---- MATERIAL TO PROCESS
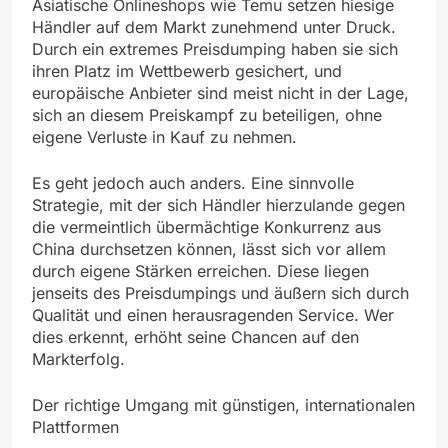
Asiatische Onlineshops wie Temu setzen hiesige
Händler auf dem Markt zunehmend unter Druck.
Durch ein extremes Preisdumping haben sie sich
ihren Platz im Wettbewerb gesichert, und
europäische Anbieter sind meist nicht in der Lage,
sich an diesem Preiskampf zu beteiligen, ohne
eigene Verluste in Kauf zu nehmen.
Es geht jedoch auch anders. Eine sinnvolle
Strategie, mit der sich Händler hierzulande gegen
die vermeintlich übermächtige Konkurrenz aus
China durchsetzen können, lässt sich vor allem
durch eigene Stärken erreichen. Diese liegen
jenseits des Preisdumpings und äußern sich durch
Qualität und einen herausragenden Service. Wer
dies erkennt, erhöht seine Chancen auf den
Markterfolg.
Der richtige Umgang mit günstigen, internationalen
Plattformen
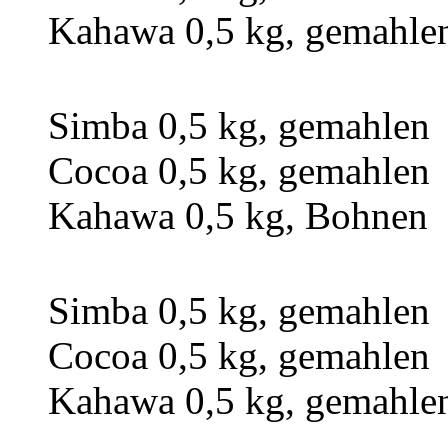
Kahawa 0,5 kg, gemahle
Simba 0,5 kg, gemahlen
Cocoa 0,5 kg, gemahlen
Kahawa 0,5 kg, Bohnen
Simba 0,5 kg, gemahlen
Cocoa 0,5 kg, gemahlen
Kahawa 0,5 kg, gemahle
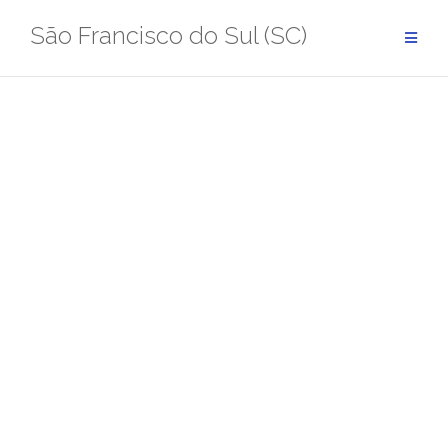
Pular
São Francisco do Sul (SC)
para
conteúdo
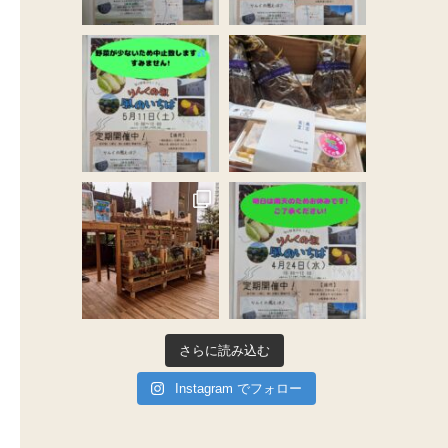
さらに読み込む
Instagram でフォロー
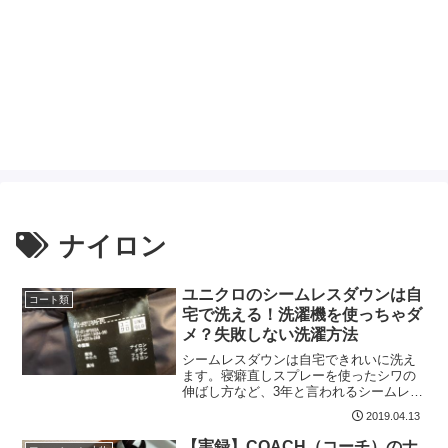
ナイロン
ユニクロのシームレスダウンは自
コート類
宅で洗える！洗濯機を使っちゃダ
メ？失敗しない洗濯方法
シームレスダウンは自宅できれいに洗え
ます。寝癖直しスプレーを使ったシワの
伸ばし方など、3年と言われるシームレス
ダウンの寿命を伸ばす洗濯方法と綺麗を
2019.04.13
持続させる方法を紹介ます。
【実録】COACH（コーチ）のナ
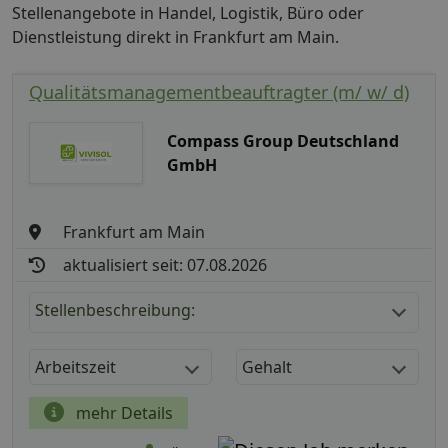
Stellenangebote in Handel, Logistik, Büro oder
Dienstleistung direkt in Frankfurt am Main.
Qualitätsmanagementbeauftragter (m/ w/ d)
Compass Group Deutschland
GmbH
Frankfurt am Main
aktualisiert seit: 07.08.2026
Stellenbeschreibung:
Arbeitszeit
Gehalt
mehr Details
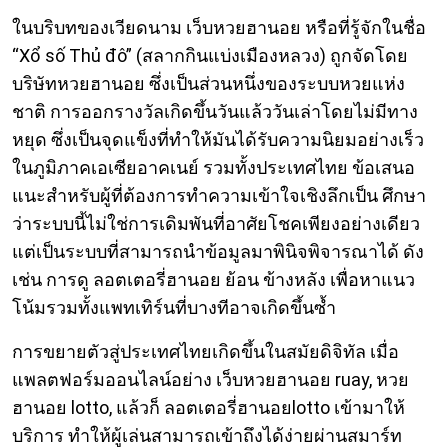
ในบริบทของเวียดนาม เว็บหวยฮานอย หรือที่รู้จักในชื่อ
“Xổ số Thủ đô” (สลากกินแบ่งเมืองหลวง) ถูกจัดโดย
บริษัทหวยฮานอย ซึ่งเป็นส่วนหนึ่งของระบบหวยแห่ง
ชาติ การออกรางวัลเกิดขึ้นวันแล้ววันเล่าโดยไม่มีทาง
หยุด ซึ่งเป็นจุดแข็งที่ทำให้มันได้รับความนิยมอย่างเร็ว
ในภูมิภาคเอเซียอาคเนย์ รวมทั้งประเทศไทย ข้อเสนอ
แนะสำหรับผู้ที่ต้องการทำความเข้าใจเชิงลึกเป็น ศึกษา
ว่าระบบนี้ไม่ใช่การเดิมพันที่อาศัยโชคเพียงอย่างเดียว
แต่เป็นระบบที่สามารถนำข้อมูลมาพินิจพิจารณาได้ ดัง
เช่น การดู ลอตเตอรี่ฮานอย ย้อน ข้างหลัง เพื่อหาแนว
โน้มรวมทั้งแพทเทิร์นที่บางทีอาจเกิดขึ้นซ้ำ
การขยายตัวสู่ประเทศไทยเกิดขึ้นในสมัยดิจิทัล เมื่อ
แพลตฟอร์มออนไลน์อย่าง เว็บหวยฮานอย ruay, หวย
ฮานอย lotto, แล้วก็ ลอตเตอรี่ฮานอยlotto เข้ามาให้
บริการ ทำให้ผู้เล่นสามารถเข้าถึงได้ง่ายผ่านสมาร์ท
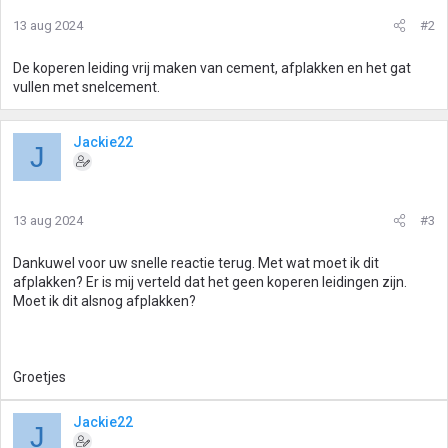
13 aug 2024
#2
De koperen leiding vrij maken van cement, afplakken en het gat
vullen met snelcement.
Jackie22
J
13 aug 2024
#3
Dankuwel voor uw snelle reactie terug. Met wat moet ik dit
afplakken? Er is mij verteld dat het geen koperen leidingen zijn.
Moet ik dit alsnog afplakken?
Groetjes
Jackie22
J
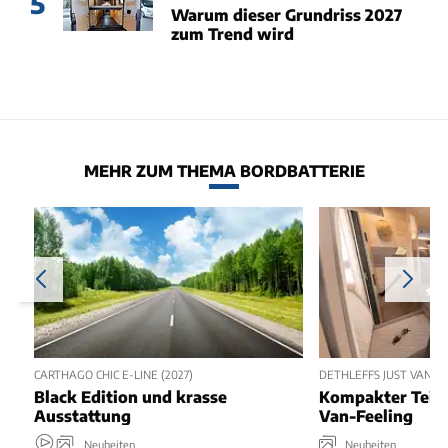
5
Warum dieser Grundriss 2027
zum Trend wird
MEHR ZUM THEMA BORDBATTERIE
CARTHAGO CHIC E-LINE (2027)
DETHLEFFS JUST VAN T5
Black Edition und krasse
Kompakter Teili
Ausstattung
Van-Feeling
Neuheiten
Neuheiten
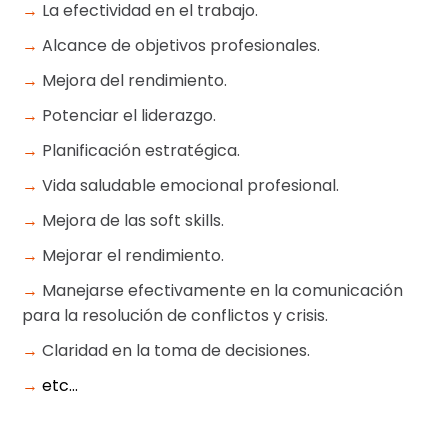
→
La efectividad en el trabajo.
→
Alcance de objetivos profesionales.
→
Mejora del rendimiento.
→
Potenciar el liderazgo.
→
Planificación estratégica.
→
Vida saludable emocional profesional.
→
Mejora de las soft skills.
→
Mejorar el rendimiento.
→
Manejarse efectivamente en la comunicación
para la resolución de conflictos y crisis.
→
Claridad en la toma de decisiones.
→
etc…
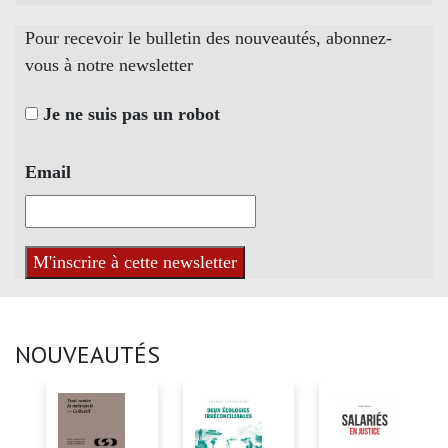
Pour recevoir le bulletin des nouveautés, abonnez-
vous à notre newsletter
Je ne suis pas un robot
Email
NOUVEAUTÉS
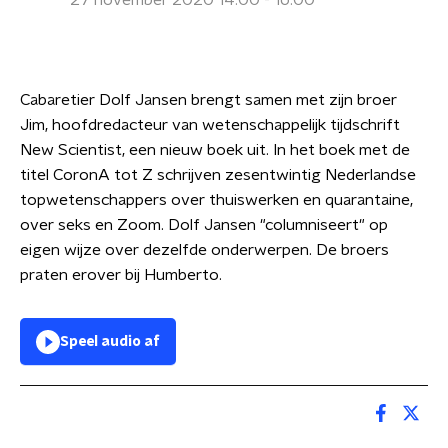
27 november 2020 14:00 - 16:00
Cabaretier Dolf Jansen brengt samen met zijn broer
Jim, hoofdredacteur van wetenschappelijk tijdschrift
New Scientist, een nieuw boek uit. In het boek met de
titel CoronA tot Z schrijven zesentwintig Nederlandse
topwetenschappers over thuiswerken en quarantaine,
over seks en Zoom. Dolf Jansen "columniseert" op
eigen wijze over dezelfde onderwerpen. De broers
praten erover bij Humberto.
Speel audio af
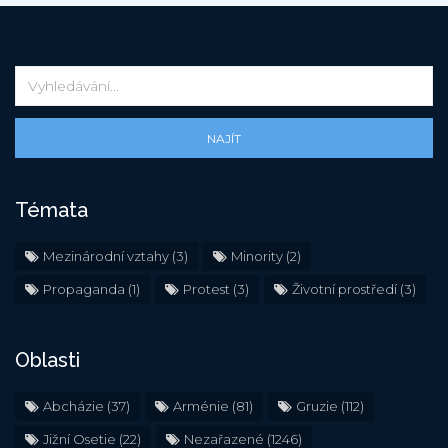
NAJÍT
Témata
Mezinárodní vztahy
(3)
Minority
(2)
Propaganda
(1)
Protest
(3)
Životní prostředí
(3)
Oblasti
Abcházie
(37)
Arménie
(81)
Gruzie
(112)
Jižní Osetie
(22)
Nezařazené
(1246)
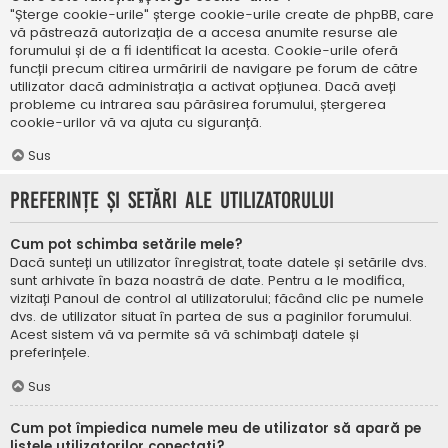
"Șterge cookie-urile" șterge cookie-urile create de phpBB, care
vă păstrează autorizația de a accesa anumite resurse ale
forumului și de a fi identificat la acesta. Cookie-urile oferă
funcții precum citirea urmăririi de navigare pe forum de către
utilizator dacă administrația a activat opțiunea. Dacă aveți
probleme cu intrarea sau părăsirea forumului, ștergerea
cookie-urilor vă va ajuta cu siguranță.
Sus
Preferințe și setări ale utilizatorului
Cum pot schimba setările mele?
Dacă sunteți un utilizator înregistrat, toate datele și setările dvs.
sunt arhivate în baza noastră de date. Pentru a le modifica,
vizitați Panoul de control al utilizatorului; făcând clic pe numele
dvs. de utilizator situat în partea de sus a paginilor forumului.
Acest sistem vă va permite să vă schimbați datele și
preferințele.
Sus
Cum pot împiedica numele meu de utilizator să apară pe
listele utilizatorilor conectați?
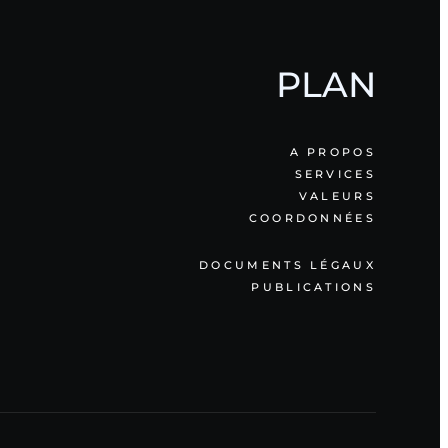
PLAN
A PROPOS
SERVICES
VALEURS
COORDONNÉES
DOCUMENTS LÉGAUX
PUBLICATIONS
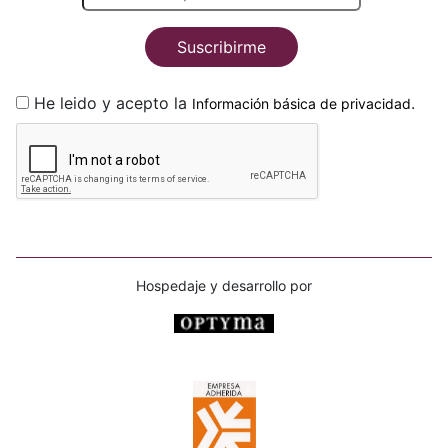
Suscribirme
He leido y acepto la
.
Información básica de privacidad
Hospedaje y desarrollo por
--------
#### TASK TO COMPLETE
Copy the saved entries word for word, beginning at the first line and ending with the line containing "Strategie, mit der". Leave out the pictures.

#### RESULT BELOW
Asiatische Onlineshops wie Temu setzen hiesige
Händler auf dem Markt zunehmend unter Druck.
Durch ein extremes Preisdumping haben sie sich
ihren Platz im Wettbewerb gesichert, und
europäische Anbieter sind meist nicht in der Lage,
sich an diesem Preiskampf zu beteiligen, ohne
eigene Verluste in Kauf zu nehmen.
Es geht jedoch auch anders. Eine sinnvolle
Strategie, mit der sich Händler hierzulande gegen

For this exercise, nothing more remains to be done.